▶ _Task prompt_
In the forum thread below, what three signs does TheGuruStud give that Nvidia is worried?

── Passage

I see this as us finally entering into the 4K territory for single card setups. Its been advertised for quite some time, but performance was never quite there across the board.


----------



## HTC (Mar 10, 2017)

I sincerely hope Vega turns out to be within "spitting distance" of this card: doesn't matter if better or worse, but it *MUST* be within that distance.

If so, then there will be price wars, eventually, which all os us consumers will be glad for.


----------



## TheGuruStud (Mar 10, 2017)

HTC said:


> I sincerely hope Vega turns out to be within "spitting distance" of this card: doesn't matter if better or worse, but it *MUST* be within that distance.
> 
> If so, then there will be price wars, eventually, which all os us consumers will be glad for.



Nvidia is worried if you haven't noticed. New card 100 less than expected, price drop on 1080 and advertising a dx12 driver. This is not normal nvidia behavior.


----------



## HTC (Mar 10, 2017)

TheGuruStud said:


> Nvidia is worried if you haven't noticed. *New card 100 less than expected*, price drop on 1080 and advertising a dx12 driver. *This is not normal nvidia behavior.*



Had not noticed this.


----------



## Steevo (Mar 10, 2017)

Do we have anybody who wants to bet Navi and Ryzen pair up as well as a 1080Ti?

Also check out that better overall performance from Ryzen VS a 7700 that someone said would never be as fast.... It's fast where it counts apparently.


----------



## ddferrari (Mar 10, 2017)

mouacyk said:


> What was the max allowed power target slider percentage? And is this based off the stock 220W limit?


It's not 220W, it's 250W


----------



## ddferrari (Mar 10, 2017)

Steevo said:


> Do we have anybody who wants to bet Navi and Ryzen pair up as well as a 1080Ti?

────
── Supplied information

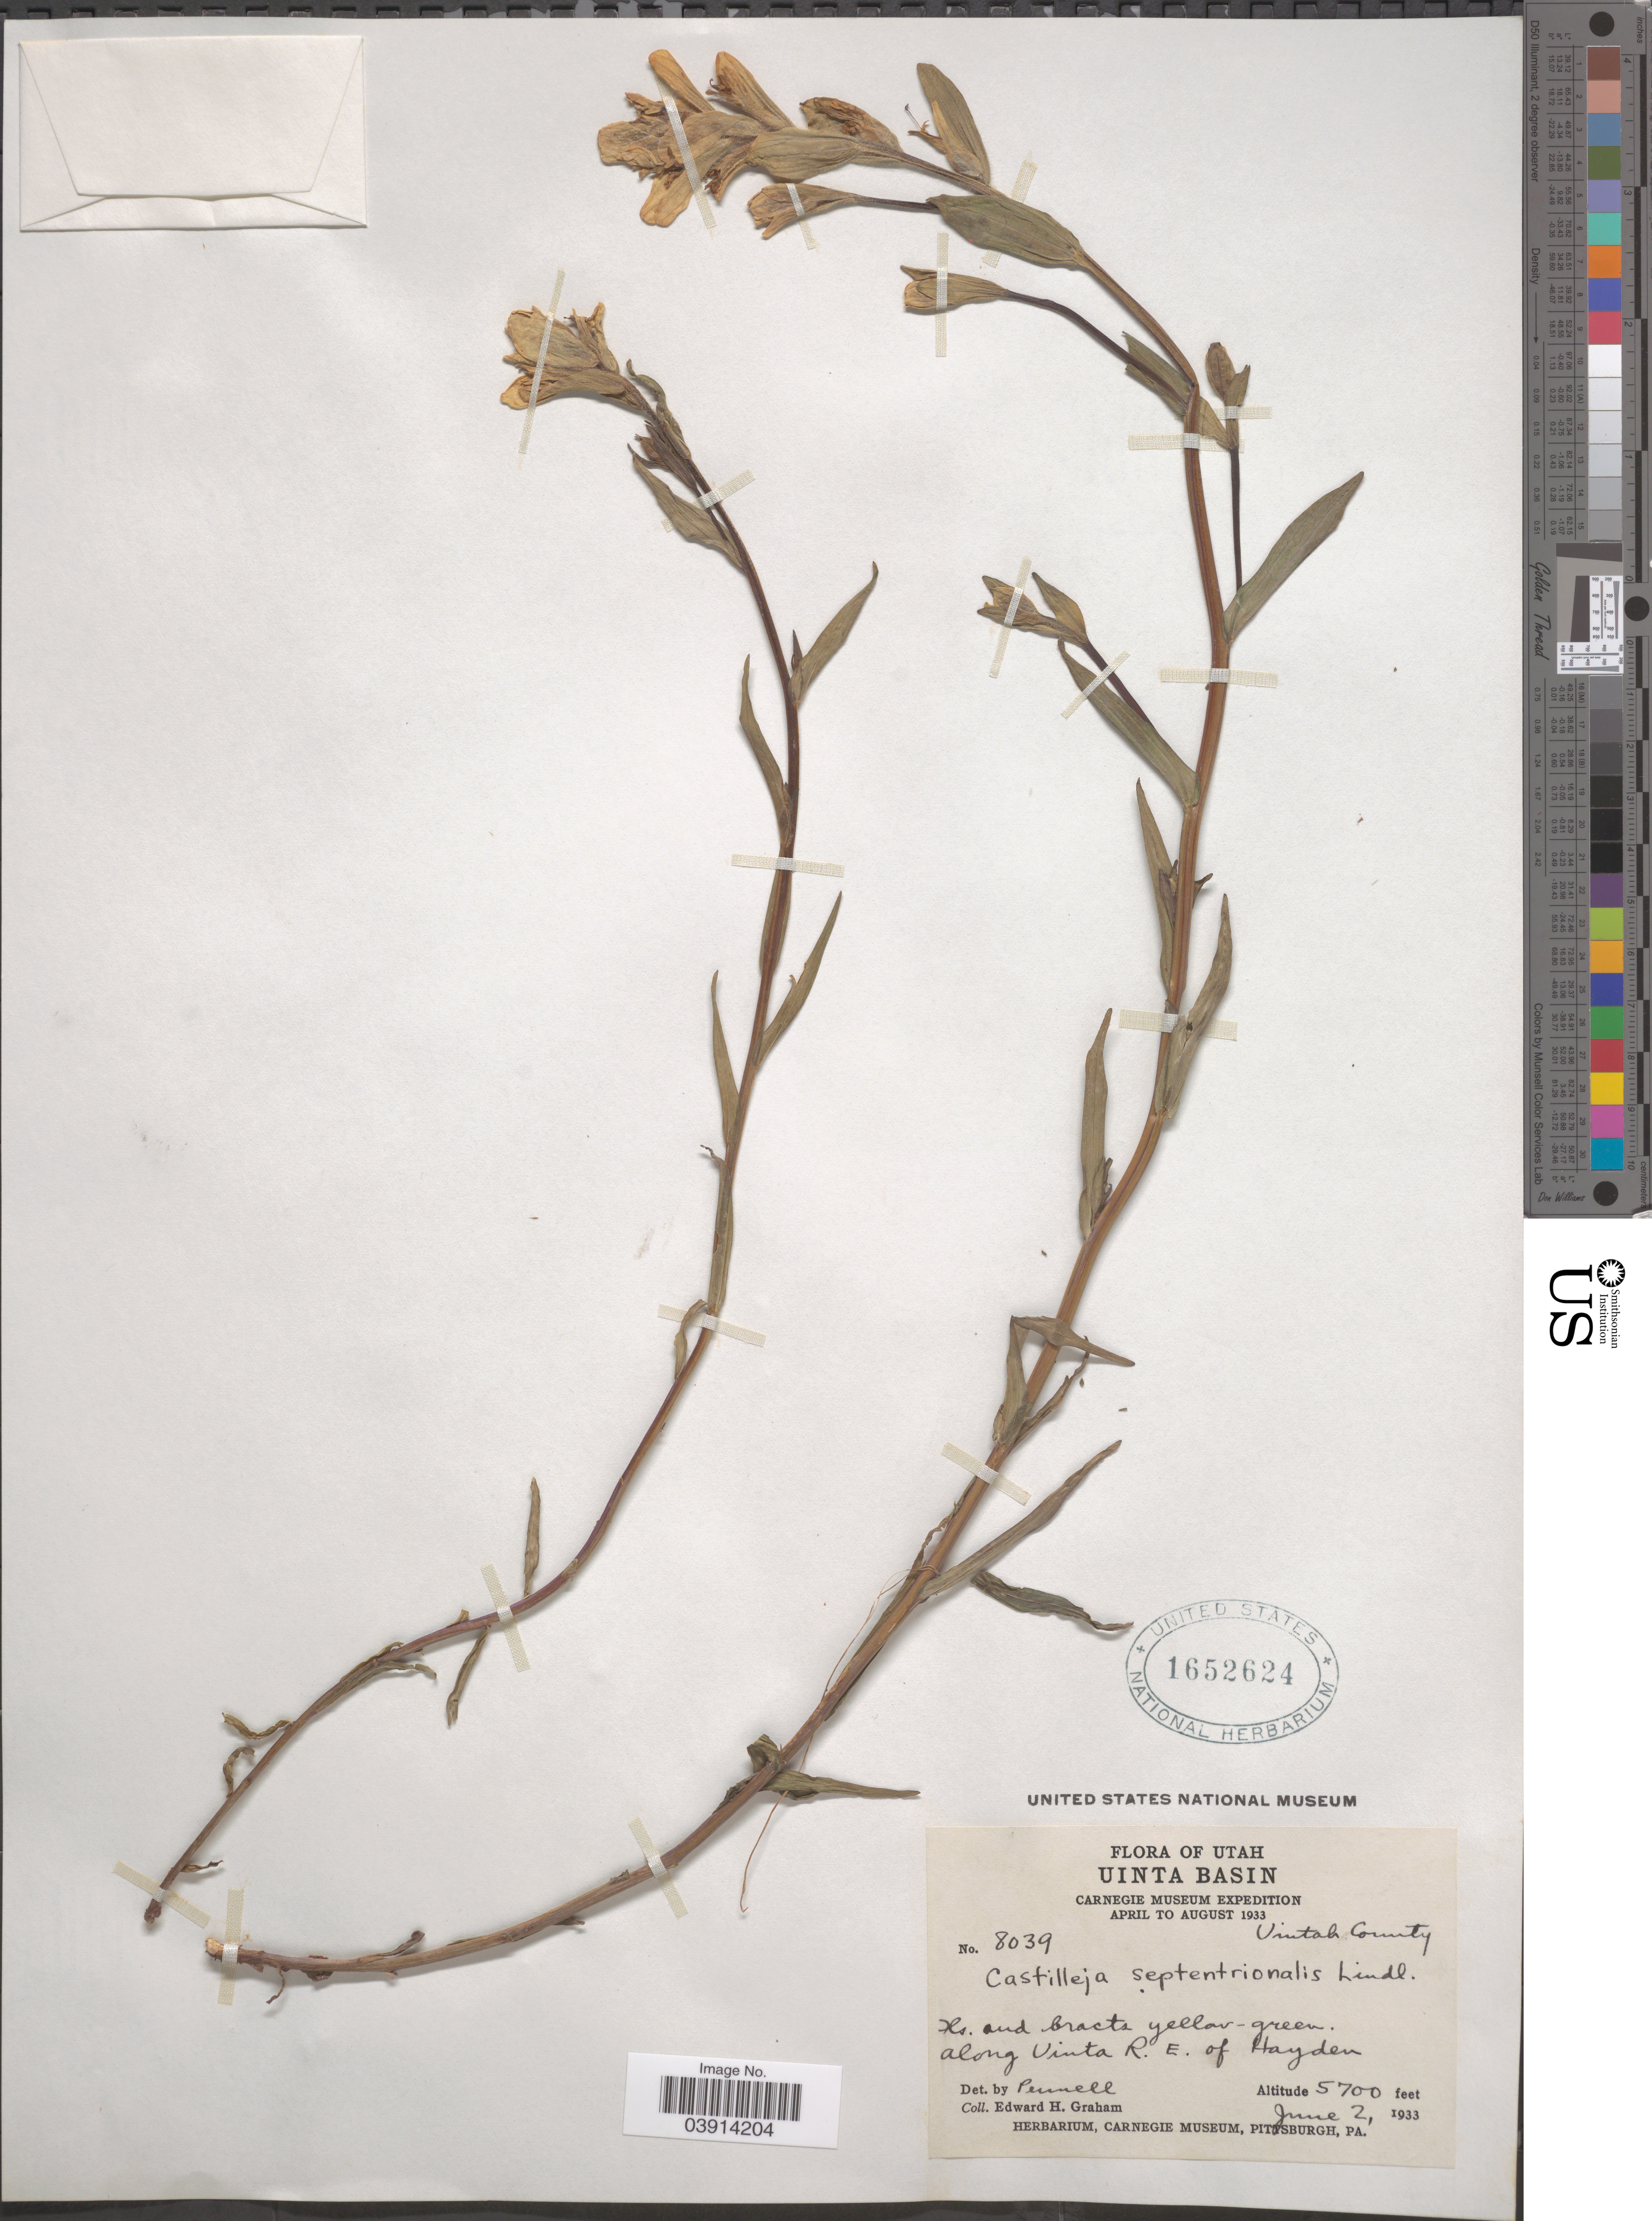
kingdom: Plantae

────
── Supplied information

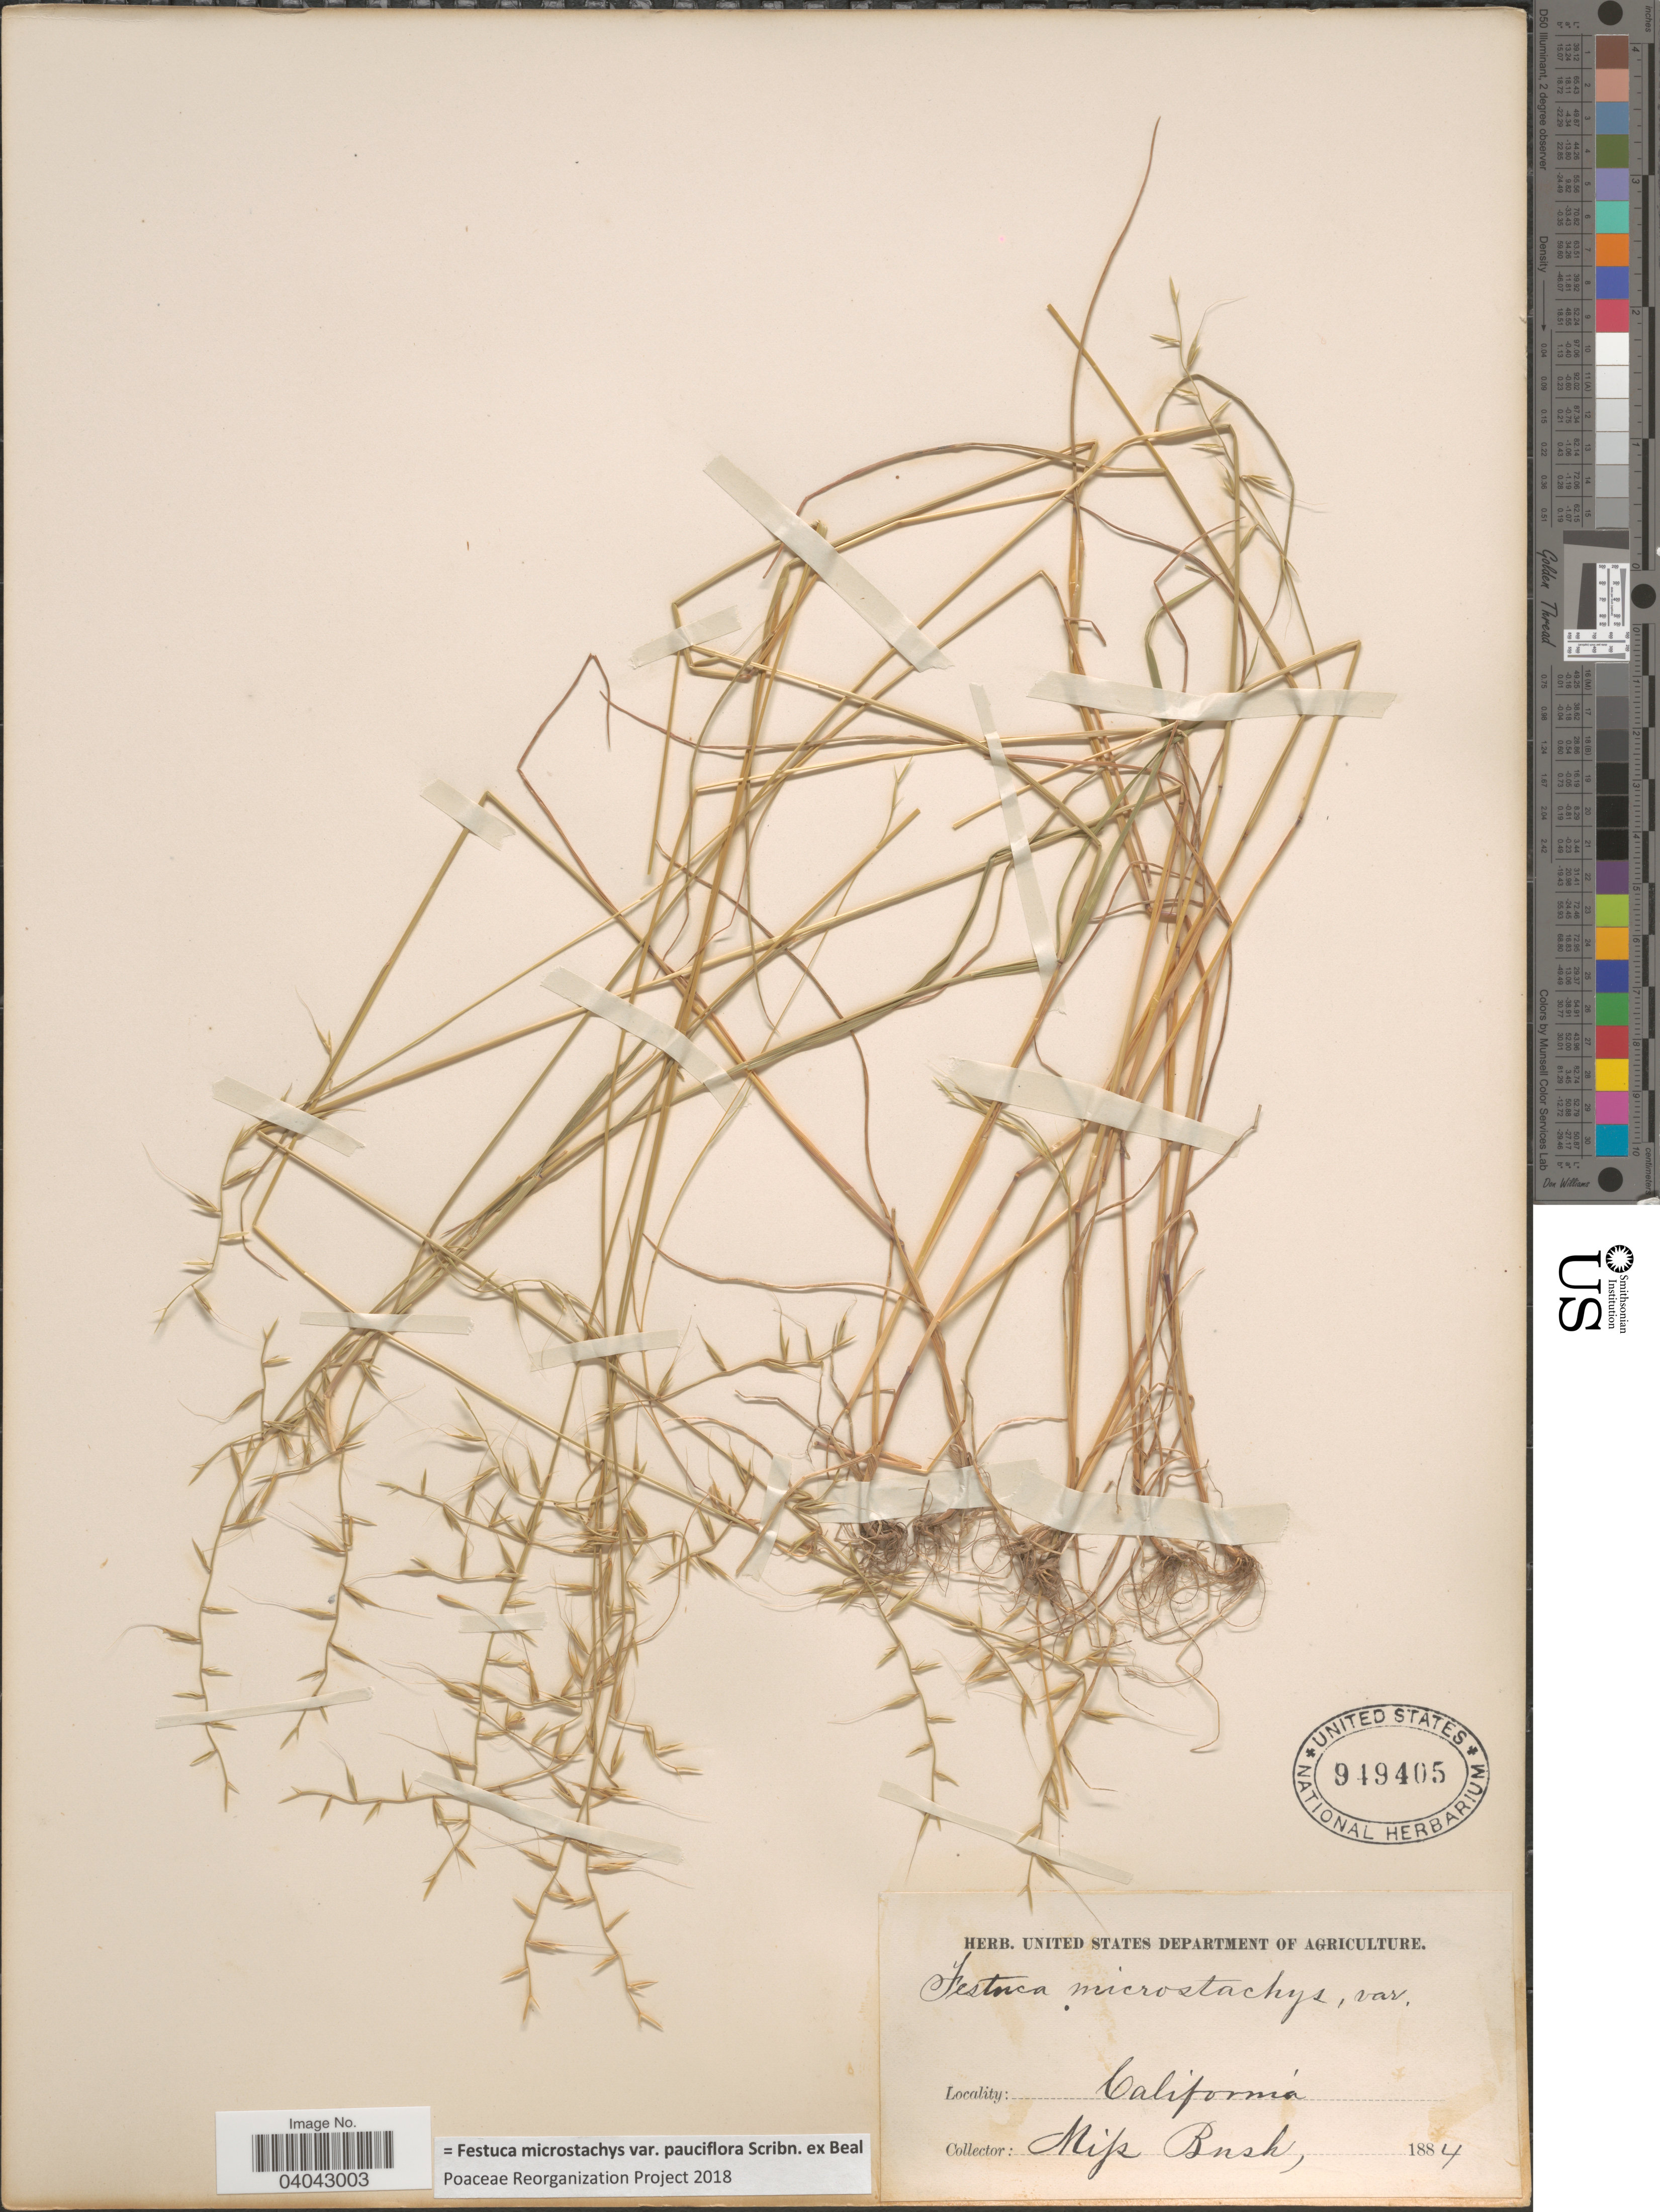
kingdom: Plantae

────

▶ _Completed task_
The new card came in 100 less than expected, the 1080 got a price drop, and Nvidia is advertising a dx12 driver.